Satterthwaite asintió. La señora Dacres era la dueña de la casa Ambrosine Ltd., el célebre establecimiento de modas. En todos los programas de las obras de teatro se leía: «Los vestidos que lucirá la señora Blank en el primer acto son de la casa Ambrosine Ltd., Brook Street». Su marido, el capitán Dacres, era, según decía él mismo, en su lenguaje de apostador, un caballo sorpresa. Pasaba la mayor parte del tiempo en las carreras y, años atrás, había participado como jinete en el Grand National. Circularon rumores de que hubo algo raro, sin que nadie supiese exactamente el qué. No se hizo ninguna investigación o, por lo menos, si se hizo, no trascendió. Sin embargo, a la más mínima mención del nombre de Freddie Dacres, la gente enarcaba ligeramente las cejas.

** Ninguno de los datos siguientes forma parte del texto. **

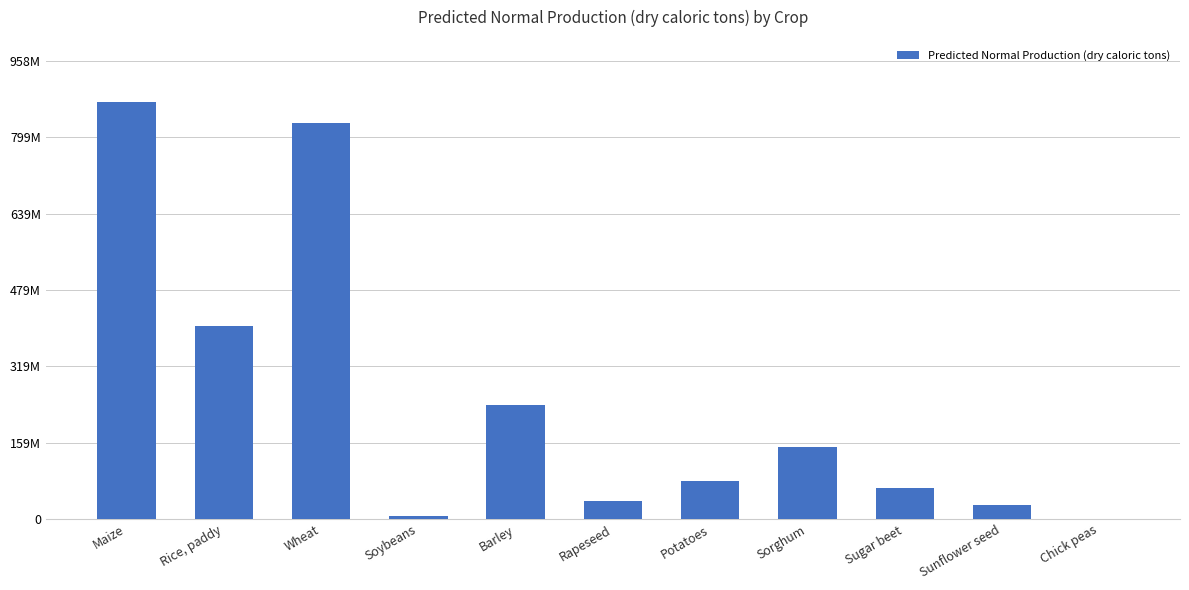

What value does the data have at Sunflower seed?

28521891.8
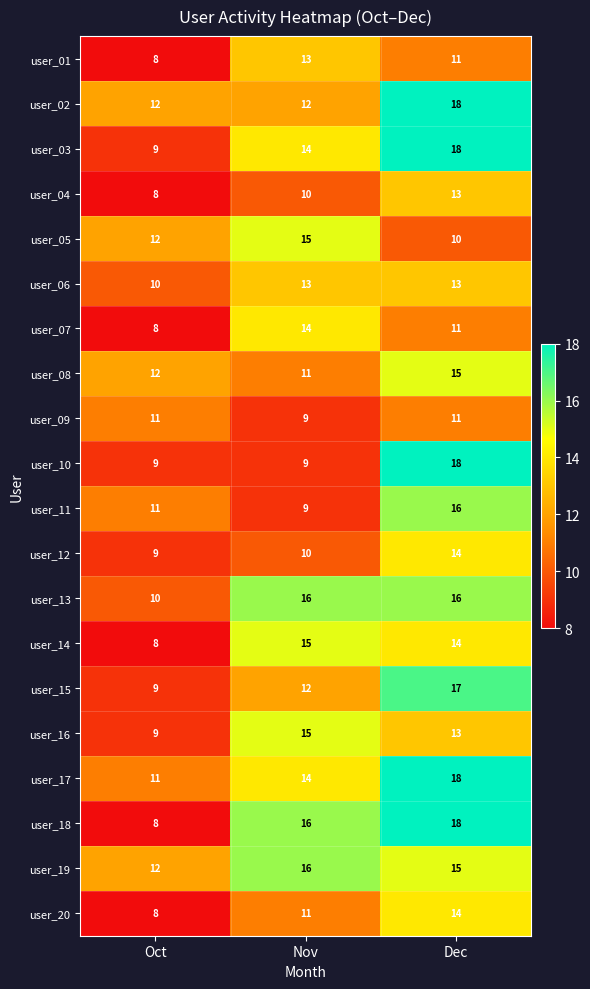

Which series changed the most between Nov and Dec?

user_10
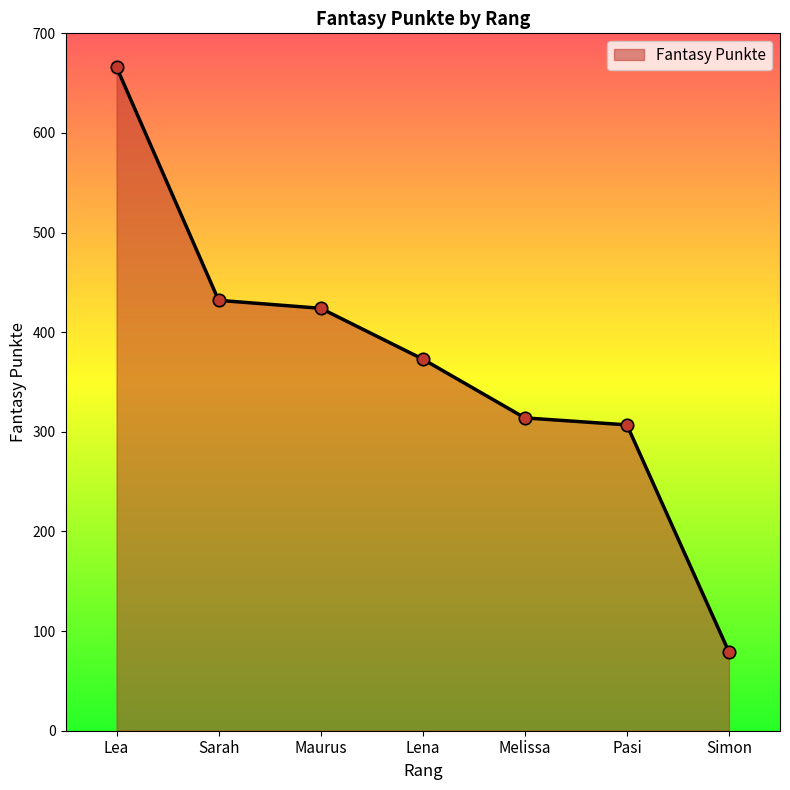

What is the change in value from Lea to Melissa?

-352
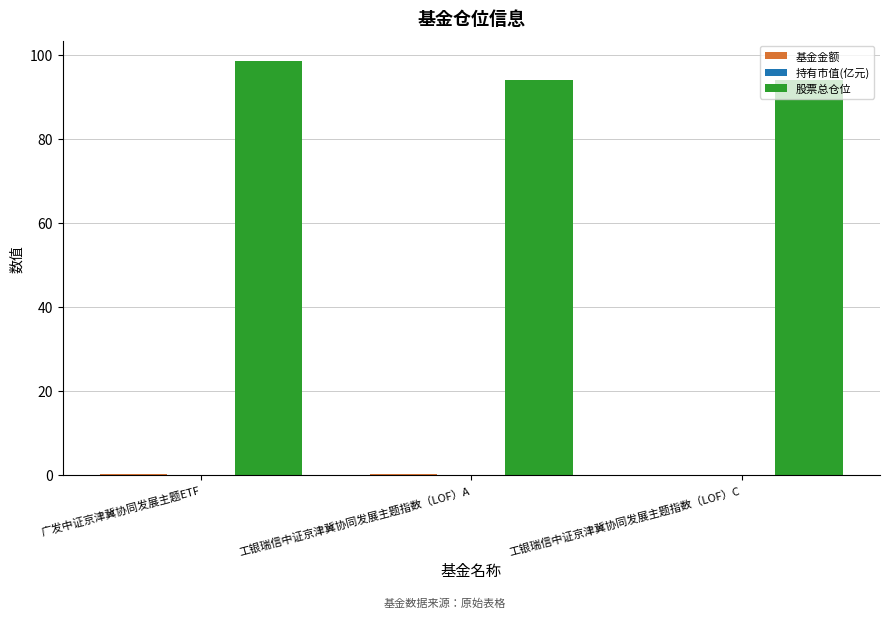

What is the average value of the 股票总仓位 series?

95.6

—También vendrá Anthony Astor.
—¡Caramba, la autora de Dirección única! Vi dos veces esa obra. Tuvo un éxito enorme —afirmó Satterthwaite.
Estaba radiante al poder demostrar que sabía que Anthony Astor era una mujer.
—¡Eso es! —dijo sir Charles—. No recuerdo su verdadero nombre, creo que es Wills. La he visto una sola vez. La he invitado para complacer a Angela. Estos son todos los invitados.
—¿Y del vecindario? —preguntó el médico.
—¡Ah, sí! Los vecinos son los Babbington, o sea el párroco, que es un tipo simpático, y su esposa, una mujer sumamente agradable. Me enseña jardinería. También vendrán lady Mary y Egg. Nadie más. ¡Ah, se me olvidaba! Un joven llamado Manders, es periodista o algo por el estilo. Es un buen muchacho. Esto completa la lista.
El señor Satterthwaite era un hombre metódico. Repasó la lista:
—La señorita Sutcliffe, uno; los Dacres, tres; Anthony Astor, cuatro; lady Mary y su hija, seis; el párroco y su mujer, ocho; el periodista, nueve; y nosotros tres, doce. Usted o la señorita Milray han contado mal, sir Charles.
—¿La señorita Milray?, imposible —aseguró el dueño de la casa—. Esa mujer no se equivoca nunca. Déjeme pensar. ¡Tiene usted razón, me he olvidado de uno! Por cierto, que si él se enterara tendría un disgusto terrible. Es el sujeto más vanidoso que he conocido.
Satterthwaite parpadeó. En su opinión, los hombres más presuntuosos del mundo eran los actores, sin exceptuar a Charles Cartwright. Que la sartén llamase negro al cazo le hizo reír.
—¿Quién es? —preguntó.
—Un hombre famosísimo de quien seguramente habrá oído usted hablar. Es un belga llamado Hércules Poirot.
—¿El detective? —exclamó Satterthwaite—. Le conozco. Es un hombre muy notable.
—Es todo un personaje —aseguró sir Charles.
—No le conozco en persona —dijo sir Bartholomew—, pero he oído hablar mucho de él. Hace tiempo que se retiró de la profesión, ¿verdad? Seguramente, la mayor parte de lo que me han contado es pura leyenda. Bueno, Charles: espero que no tengamos ningún crimen este fin de semana.
—¿Por qué dices eso? ¿Porque vamos a tener a un detective aquí? Eso sería como empezar la casa por el tejado, ¿no te parece, Tollie?